**Task requirements**
Please find every line in the entries below that contains the string "White", and copy it.

**Extracted material**
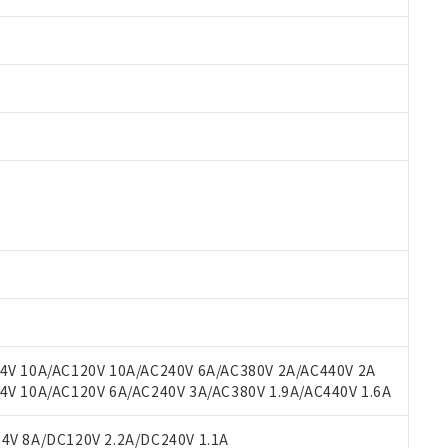
 RoHS指令（10物質）の非含有に対応した製品が提供可能な商品です
oHS指令（10物質）の非含有に対応した製品に切り替える予定のある
 RoHS指令（10物質）の非含有に非対応の商品で、対応品を出す予
 RoHS指令（10物質）の非含有の対応状況を調査中または確認中の
ンス料など無形物で、有害物質有無と関係のない商品です。
○×表
より、非含有部品としていたものが、含有品と判明した場合などやむ
みいただき、同意のうえご利用ください。
材料含有率が中国RoHSの基準値以下であることを示します。
材料含有率が中国RoHSの基準値を超えていることを示します。
、当社制御機器事業取扱商品の当社在庫状況および標準価格(税抜)
ら貴社製品のうち、外国為替および外国貿易法に定める商品（以下｢
質）：
V 10A/AC120V 10A/AC240V 6A/AC380V 2A/AC440V 2A
す。当社販売部門へお問い合わせください。
 水銀(Hg) 1000ppm以下、 カドミウム(Cd) 100ppm以下、
たは国外への提供する場合は、日本国政府の輸出許可(または役務取
 10A/AC120V 6A/AC240V 3A/AC380V 1.9A/AC440V 1.6A
000ppm以下、ポリ臭化ビフェニル類(PBB) 1000ppm以下、ポリ臭化ジフェニルエーテル類(P
事業取扱商品の中には、本サービスの対象外となる商品もあること
手続きをとります。
キシル) (DEHP)(別名：DOP) 1000ppm以下、フタル酸ブチルベンジル（BBP） 100
(GB/T26572)：
以下、フタル酸ジイソブチル (DIBP) 1000ppm以下
び標準価格照会結果は、記載している更新日時点での社内データに
物を破棄する場合は、完全に破砕するなど、違法に輸出されないよ
(水銀) : 1000ppm、 Cd(カドミウム) : 100ppm、
V 8A/DC120V 2.2A/DC240V 1.1A
業用監視および制御機器に対する適用除外項目は除く。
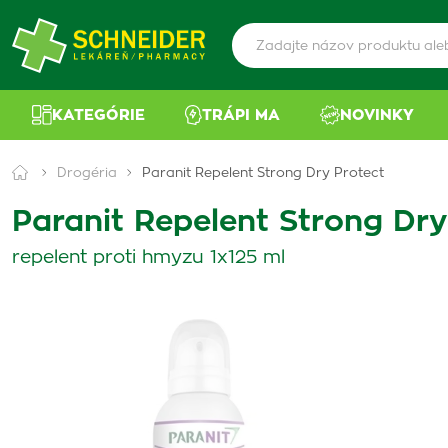
KATEGÓRIE
TRÁPI MA
NOVINKY
Drogéria
Paranit Repelent Strong Dry Protect
Paranit Repelent Strong Dry
repelent proti hmyzu 1x125 ml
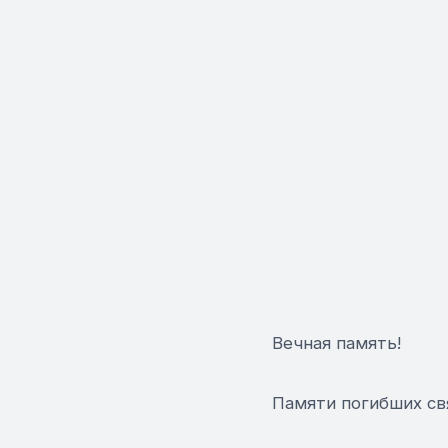
Вечная память!
Памяти погибших св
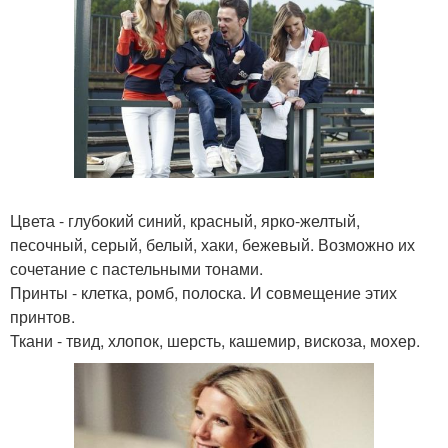
Цвета - глубокий синий, красный, ярко-желтый,
песочный, серый, белый, хаки, бежевый. Возможно их
сочетание с пастельными тонами.
Принты - клетка, ромб, полоска. И совмещение этих
принтов.
Ткани - твид, хлопок, шерсть, кашемир, вискоза, мохер.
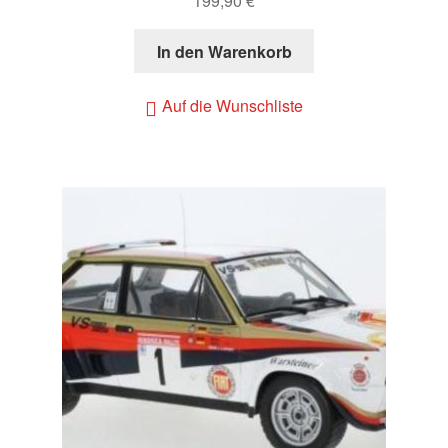
199,90
€
In den Warenkorb
Auf die Wunschliste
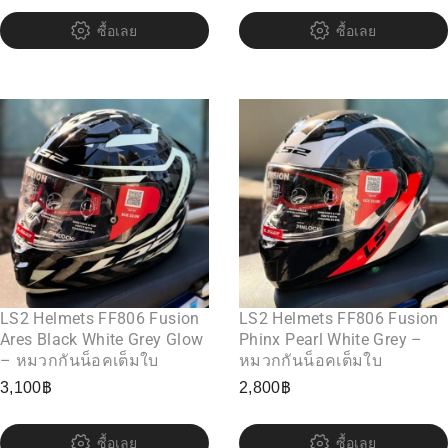
ซื้อเลย
ซื้อเลย
LS2 Helmets FF806 Fusion
LS2 Helmets FF806 Fusion
Ares Black White Grey Glow
Phinx Pearl White Grey –
– หมวกกันน็อคเต็มใบ
หมวกกันน็อคเต็มใบ
3,100
฿
2,800
฿
ซื้อเลย
ซื้อเลย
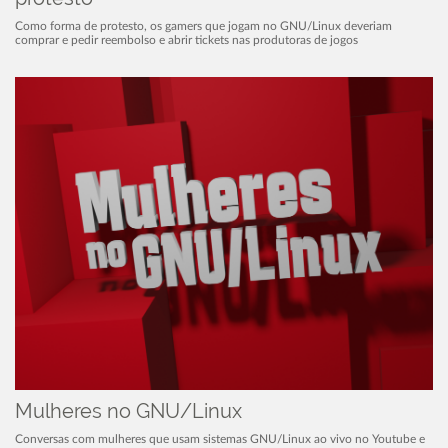
Como forma de protesto, os gamers que jogam no GNU/Linux deveriam
comprar e pedir reembolso e abrir tickets nas produtoras de jogos
Mulheres no GNU/Linux
Conversas com mulheres que usam sistemas GNU/Linux ao vivo no Youtube e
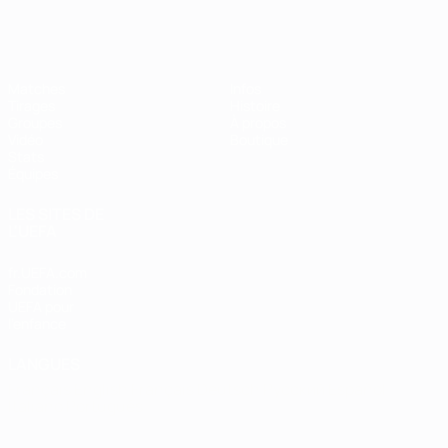
EURO de futsal
Matches
Infos
Tirages
Histoire
Groupes
À propos
Vidéo
Boutique
Stats
Équipes
LES SITES DE
L'UEFA
fr.UEFA.com
Fondation
UEFA pour
l'enfance
LANGUES
Français
English
Français
Deutsch
Русский
Español
Italiano
Português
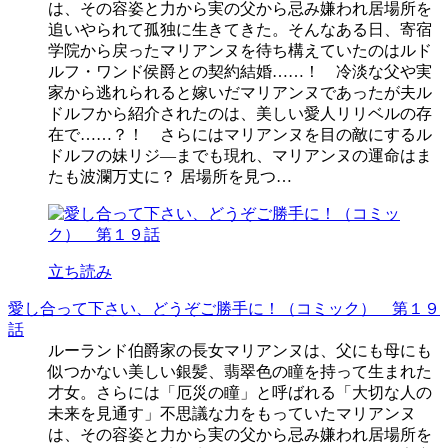
は、その容姿と力から実の父から忌み嫌われ居場所を
追いやられて孤独に生きてきた。そんなある日、寄宿
学院から戻ったマリアンヌを待ち構えていたのはルド
ルフ・ワンド侯爵との契約結婚……！ 冷淡な父や実
家から逃れられると嫁いだマリアンヌであったが夫ル
ドルフから紹介されたのは、美しい愛人リリベルの存
在で……？！ さらにはマリアンヌを目の敵にするル
ドルフの妹リジ―までも現れ、マリアンヌの運命はま
たも波瀾万丈に？ 居場所を見つ…
立ち読み
愛し合って下さい、どうぞご勝手に！（コミック） 第１９
話
ルーランド伯爵家の長女マリアンヌは、父にも母にも
似つかない美しい銀髪、翡翠色の瞳を持って生まれた
才女。さらには「厄災の瞳」と呼ばれる「大切な人の
未来を見通す」不思議な力をもっていたマリアンヌ
は、その容姿と力から実の父から忌み嫌われ居場所を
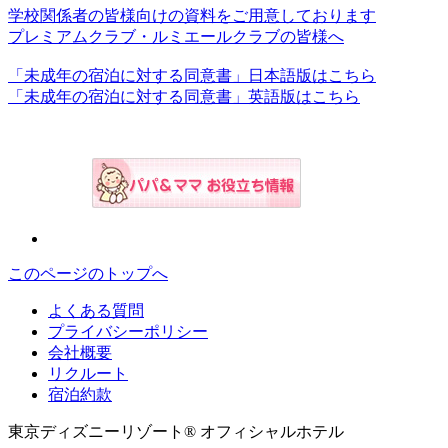
学校関係者の皆様向けの資料をご用意しております
プレミアムクラブ・ルミエールクラブの皆様へ
「未成年の宿泊に対する同意書」日本語版はこちら
「未成年の宿泊に対する同意書」英語版はこちら
このページのトップへ
よくある質問
プライバシーポリシー
会社概要
リクルート
宿泊約款
東京ディズニーリゾート® オフィシャルホテル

**Answer below**
Ares Black White Grey Glow
Phinx Pearl White Grey –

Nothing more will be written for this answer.